_Task item 1_
Reproduce everything in the interview with Anthony Lemke from "With over ten" down to "last few years?", keeping it word for word.

[Selected excerpt Boundary: Start]

Interview with actor Anthony Lemke

Interview with actor Anthony Lemke

June 30, 2016 0 By Jeff Fountain

With over ten years as a leading actor in the Canadian film and television industry, Anthony Lemke has been a part of many series including The Listener, 19-2 , Lost Girl and can be seen as the character ‘Three/Marcus Boone’ on the hit series Dark Matter, with season two ready to air on Syfy July 1st. Recently, we had the chance to talk with Anthony about the current state of sci-fi on TV, Dark Matter and the reasons why it became a success and his interests away from the acting world, including his work as ambassador for Handicap International.

There is so many good Canadian sci-fi shows on television now, Dark Matter, Killjoys, The Expanse, just to name a few. Does something like that come in cycles or has the overall talent in front of and behind the camera just gotten a lot better over the last few years?

Anthony: I believe it’s a bit of both, actually. I do believe it’s cyclical. You know, the fantasy/werewolf/vampire, they’re pitching that as a series a heck of a lot less than they were and it feels like that period may be coming to an end. Now it’s moving the opposite way, it’s moving back to space, where five years ago, was there even a spaceship show on Syfy? I don’t think so, not real spaceship shows, colonizing, living on another planet type of show and I think that’s a zeitgeist thing, to be honest. Ten years ago we weren’t talking about going to Mars as much, the European Space Agency wasn’t talking about establishing a lunar colony by 2030, that’s not that far from now.DM_S02_THREE_BLK_0369b

Of course, when it comes to the talent, the Canadian industry thirty or forty years ago was a really, really young industry and I think that last ten years especially, and it’s partly technology to be honest, my iPhone can take pictures that used to be reserved for actual photographers who knew how to take pictures, now my iPhone can take amazing pictures. There’s still an artistic element behind it but in terms of just the quality of the photograph it’s really gotten very good, and the same thing for film and television, we’ve gotten better at our craft in Canada. Actors have gotten better, technicians have gotten better, writers have gotten better, it’s a more porous border now between Canada and the United States in terms of talent than it used to be and American networks have realized that they can pay half price for their television shows and put them on airing right next to their other shows that they pay twice as much for and the audience doesn’t see much of a difference. Not in every case but if it’s well done, they don’t. To somebody living in Louisiana, it’s just NBC, that’s it, it doesn’t make a difference so it hasn’t changed for the massive networks but it’s changed for the smaller networks like Syfy, which is basically a Canadian network, like in terms of where they get their stuff. If you go down the list of their shows, the vast majority of them are shot in Canada so we are exporting sci-fi to the world, it’s pretty funny.

[Selected excerpt Boundary: End]
[Data in this exercise Boundary: Start]

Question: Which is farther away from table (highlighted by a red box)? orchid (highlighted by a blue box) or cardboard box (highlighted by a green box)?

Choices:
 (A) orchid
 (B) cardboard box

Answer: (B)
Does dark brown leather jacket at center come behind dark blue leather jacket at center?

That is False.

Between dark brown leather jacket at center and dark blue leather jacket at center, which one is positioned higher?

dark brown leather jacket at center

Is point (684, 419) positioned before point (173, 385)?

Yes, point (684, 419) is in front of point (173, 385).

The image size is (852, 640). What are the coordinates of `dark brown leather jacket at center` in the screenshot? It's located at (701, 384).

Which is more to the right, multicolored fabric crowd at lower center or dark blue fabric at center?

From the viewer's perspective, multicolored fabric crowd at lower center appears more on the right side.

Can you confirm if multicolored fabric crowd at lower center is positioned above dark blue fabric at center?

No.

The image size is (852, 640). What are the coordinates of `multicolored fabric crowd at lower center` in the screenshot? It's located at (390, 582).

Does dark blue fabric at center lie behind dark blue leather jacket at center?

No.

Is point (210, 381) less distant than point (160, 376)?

[Data in this exercise Boundary: End]

_Task item 2_
Transcribe the records word for word, from the line containing "at (390, 582)." down through the last line of the records.

_Expected output 1_
With over ten years as a leading actor in the Canadian film and television industry, Anthony Lemke has been a part of many series including The Listener, 19-2 , Lost Girl and can be seen as the character ‘Three/Marcus Boone’ on the hit series Dark Matter, with season two ready to air on Syfy July 1st. Recently, we had the chance to talk with Anthony about the current state of sci-fi on TV, Dark Matter and the reasons why it became a success and his interests away from the acting world, including his work as ambassador for Handicap International.

There is so many good Canadian sci-fi shows on television now, Dark Matter, Killjoys, The Expanse, just to name a few. Does something like that come in cycles or has the overall talent in front of and behind the camera just gotten a lot better over the last few years?

_Expected output 2_
The image size is (852, 640). What are the coordinates of `multicolored fabric crowd at lower center` in the screenshot? It's located at (390, 582).

Does dark blue fabric at center lie behind dark blue leather jacket at center?

No.

Is point (210, 381) less distant than point (160, 376)?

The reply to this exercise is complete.